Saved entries
#####

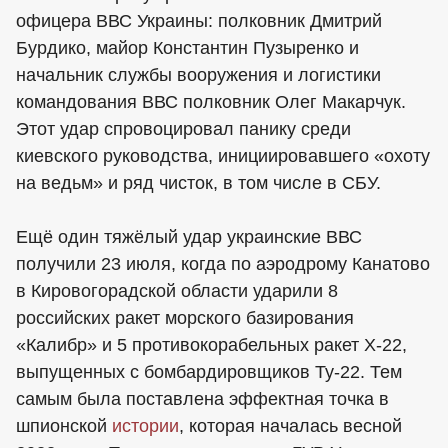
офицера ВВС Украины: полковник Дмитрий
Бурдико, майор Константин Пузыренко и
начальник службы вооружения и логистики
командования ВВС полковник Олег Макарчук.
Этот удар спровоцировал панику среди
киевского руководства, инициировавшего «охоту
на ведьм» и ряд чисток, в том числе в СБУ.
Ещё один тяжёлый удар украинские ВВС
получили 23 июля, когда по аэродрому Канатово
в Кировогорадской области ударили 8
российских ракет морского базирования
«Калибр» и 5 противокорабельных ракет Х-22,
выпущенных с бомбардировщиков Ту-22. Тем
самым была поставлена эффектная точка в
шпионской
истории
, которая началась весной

#####

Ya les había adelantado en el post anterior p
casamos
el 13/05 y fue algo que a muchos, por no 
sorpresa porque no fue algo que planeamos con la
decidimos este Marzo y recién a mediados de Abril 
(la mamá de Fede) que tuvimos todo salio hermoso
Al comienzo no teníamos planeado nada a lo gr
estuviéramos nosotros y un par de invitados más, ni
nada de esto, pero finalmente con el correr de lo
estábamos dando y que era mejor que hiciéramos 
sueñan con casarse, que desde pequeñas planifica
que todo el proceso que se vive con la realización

#####

■ Task statement: Take the lines above from the one containing "estábamos dando y" down to the one containing "que todo el", and transcribe them exactly, both ends included.

■ Answer to the exercise:
estábamos dando y que era mejor que hiciéramos 
sueñan con casarse, que desde pequeñas planifica
que todo el proceso que se vive con la realización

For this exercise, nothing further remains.